Am 29. April vergangenen Jahres hatte Mustafa A. auf dem Bahnhofsvorplatz in Ismaning seinen einstigen Freund Ahmet M., 62, mit sieben Kopfschüssen niedergestreckt. Das Motiv des gebürtigen Türken war Rache und verletztes Ehrgefühl. Ahmet M. hatte Mitte der 80er Jahre die beiden damals noch minderjährigen Töchter des Angeklagten sexuell missbraucht. Mustafa A. hatte davon 1993 erfahren und von da den Entschluss gefasst, den einstigen Freund zur Rechenschaft zu ziehen.

"Stolz und selbstzufrieden"

Jahrelang trug er den Mordplan mit sich herum, bis er ihn im April ausführte. "Es ging ihm dabei nur um sich selbst, um seinen Stolz und seinen Ehrbegriff", stellte Richter Götzl klar.
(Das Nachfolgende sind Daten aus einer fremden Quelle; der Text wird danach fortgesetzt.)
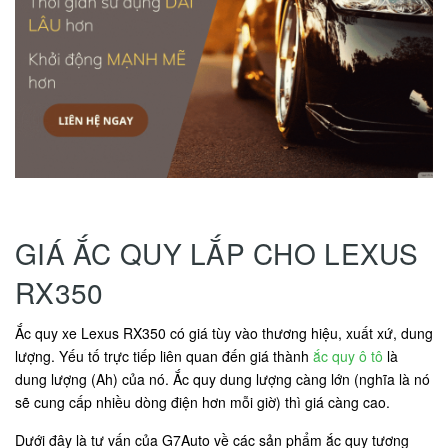
GIÁ ẮC QUY LẮP CHO LEXUS
RX350
Ắc quy xe Lexus RX350 có giá tùy vào thương hiệu, xuất xứ, dung
lượng. Yếu tố trực tiếp liên quan đến giá thành
ắc quy ô tô
là
dung lượng (Ah) của nó. Ắc quy dung lượng càng lớn (nghĩa là nó
sẽ cung cấp nhiều dòng điện hơn mỗi giờ) thì giá càng cao.
Dưới đây là tư vấn của G7Auto về các sản phẩm ắc quy tương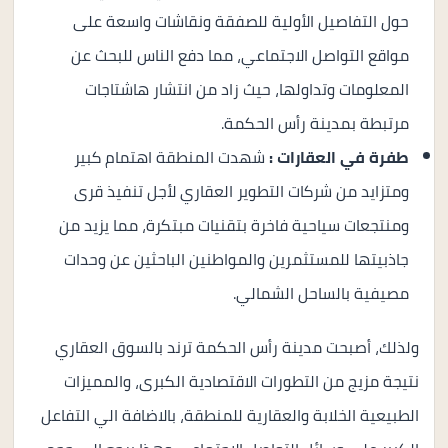
حول التفاصيل الأولية للصفقة ونقاشات واسعة على
مواقع التواصل الاجتماعي، مما دفع الناس للبحث عن
المعلومات وتداولها، حيث زاد من انتشار هاشتاجات
مرتبطة بمدينة رأس الحكمة.
طفرة في العقارات :
شهدت المنطقة اهتمام كبير
ومتزايد من شركات التطوير العقاري لأجل تنفيذ قرى
ومنتجعات سياحية فاخرة بتقنيات مبتكرة، مما يزيد من
جاذبيتها للمستثمرين والمواطنين الباحثين عن وحدات
مصيفية بالساحل الشمالي.
ولذلك، أصبحت مدينة رأس الحكمة ترند بالسوق العقاري
نتيجة مزيج من التطورات الاقتصادية الكبرى، والمميزات
الطبيعية الخلابة والعقارية للمنطقة، بالاضافة الي التفاعل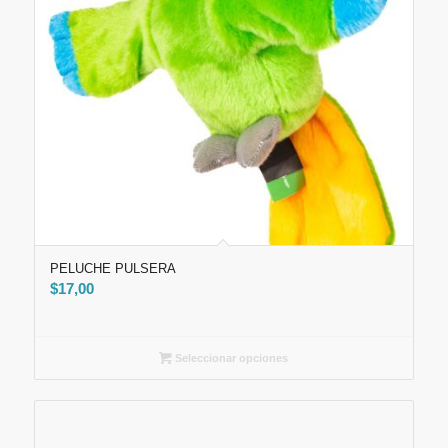
PELUCHE PULSERA
$
17,00
Seleccionar opciones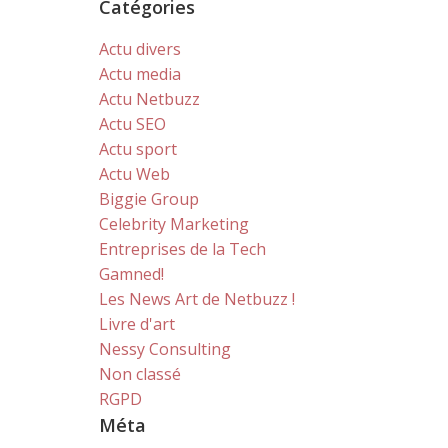
Catégories
Actu divers
Actu media
Actu Netbuzz
Actu SEO
Actu sport
Actu Web
Biggie Group
Celebrity Marketing
Entreprises de la Tech
Gamned!
Les News Art de Netbuzz !
Livre d'art
Nessy Consulting
Non classé
RGPD
Méta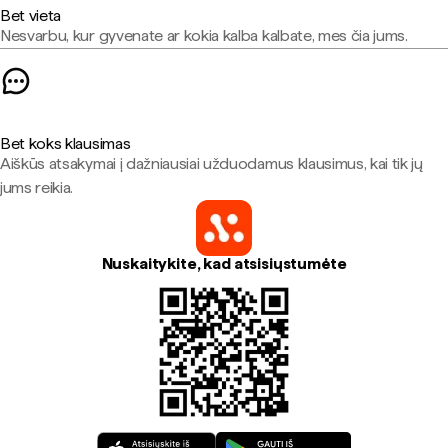
Bet vieta
Nesvarbu, kur gyvenate ar kokia kalba kalbate, mes čia jums.
Bet koks klausimas
Aiškūs atsakymai į dažniausiai užduodamus klausimus, kai tik jų
jums reikia.
Nuskaitykite, kad atsisiųstumėte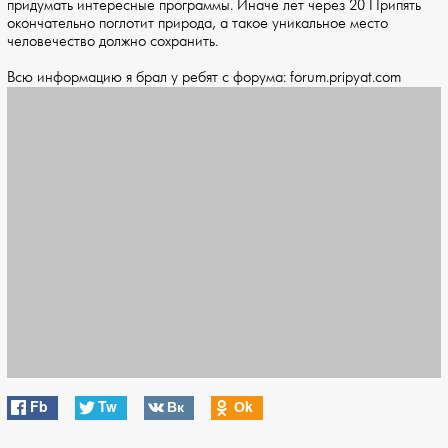
придумать интересные программы. Иначе лет через 20 Припять
окончательно поглотит природа, а такое уникальное место
человечество должно сохранить.
Всю информацию я брал у ребят с форума: forum.pripyat.com
Fb
Tw
Вк
Оk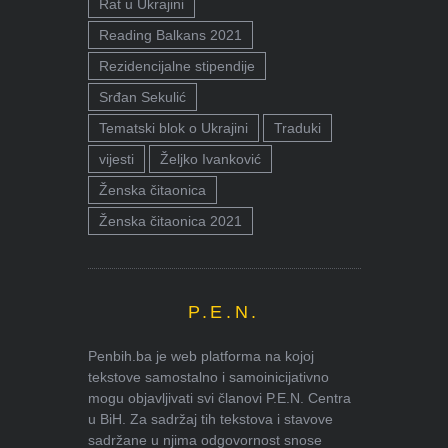
Rat u Ukrajini
Reading Balkans 2021
Rezidencijalne stipendije
Srđan Sekulić
Tematski blok o Ukrajini
Traduki
vijesti
Željko Ivanković
Ženska čitaonica
Ženska čitaonica 2021
P.E.N.
Penbih.ba je web platforma na kojoj
tekstove samostalno i samoinicijativno
mogu objavljivati svi članovi P.E.N. Centra
u BiH. Za sadržaj tih tekstova i stavove
sadržane u njima odgovornost snose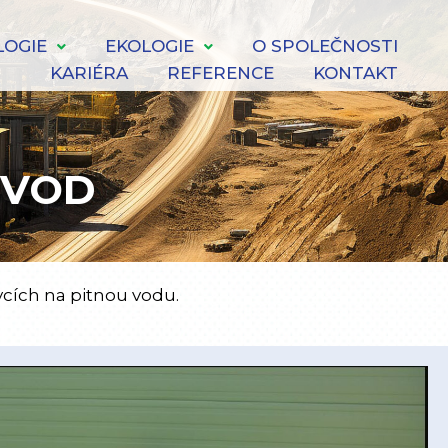
OGIE
EKOLOGIE
O SPOLEČNOSTI
KARIÉRA
REFERENCE
KONTAKT
 VOD
cích na pitnou vodu.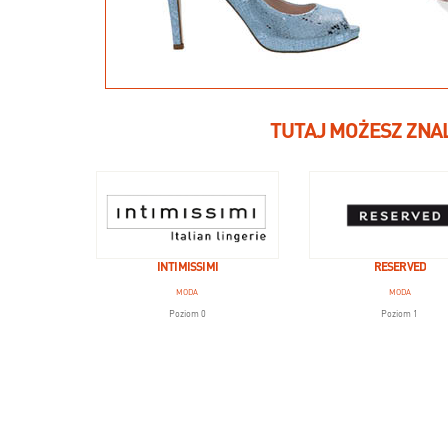
TUTAJ MOŻESZ ZNA
INTIMISSIMI
RESERVED
MODA
MODA
Poziom 0
Poziom 1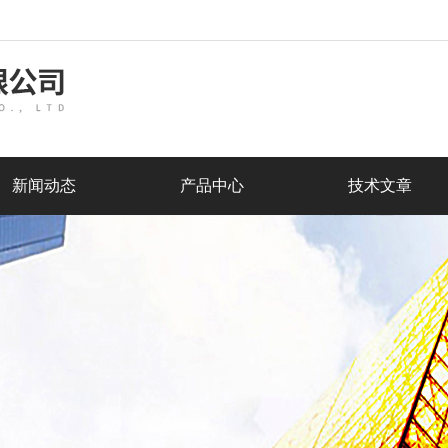
新闻动态
产品中心
技术文章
Die Folgen für die beiden Familien seien ihm absolut gleichgültig gewesen. Der Angeklagte habe den völlig arglosen Ahmet M. zunächst am Bahnhof getroffen und sei dann einige Schritte mit ihm gegangen. Dann habe er seine Pistole gezückt und ihn von hinten in den Kopf geschossen. Anschließend sei er "stolz und selbstzufrieden" davongegangen. Einige Passanten, die die Tat miterleben mussten, leiden noch heute unter schweren Traumata. Eine Schülerin musste sogar aus dem Ort wegziehen.

Der Angeklagte hatte behauptet, er sei zuvor von Ahmet M. provoziert worden. Dieser habe seine Töchter als "Huren" beschimpft. Das Gericht nahm ihm diese Aussage nicht ab. Zeugen hätten nichts von einem Streit bemerkt. Ahmet M. sei so arg- und wehrlos gewesen, dass er noch eine Hand in der Hosentasche hatte, als er starb. Das Urteil entsprach dem Antrag von Staatsanwalt Peter Boie. Verteidiger Stephan Lucas hatte wegen Totschlags auf zwölf Jahre Haft plädiert. Er wird voraussichtlich Revision einlegen. Der Angeklagte meinte im Schlusswort: "Ich will zurück in meine Heimat."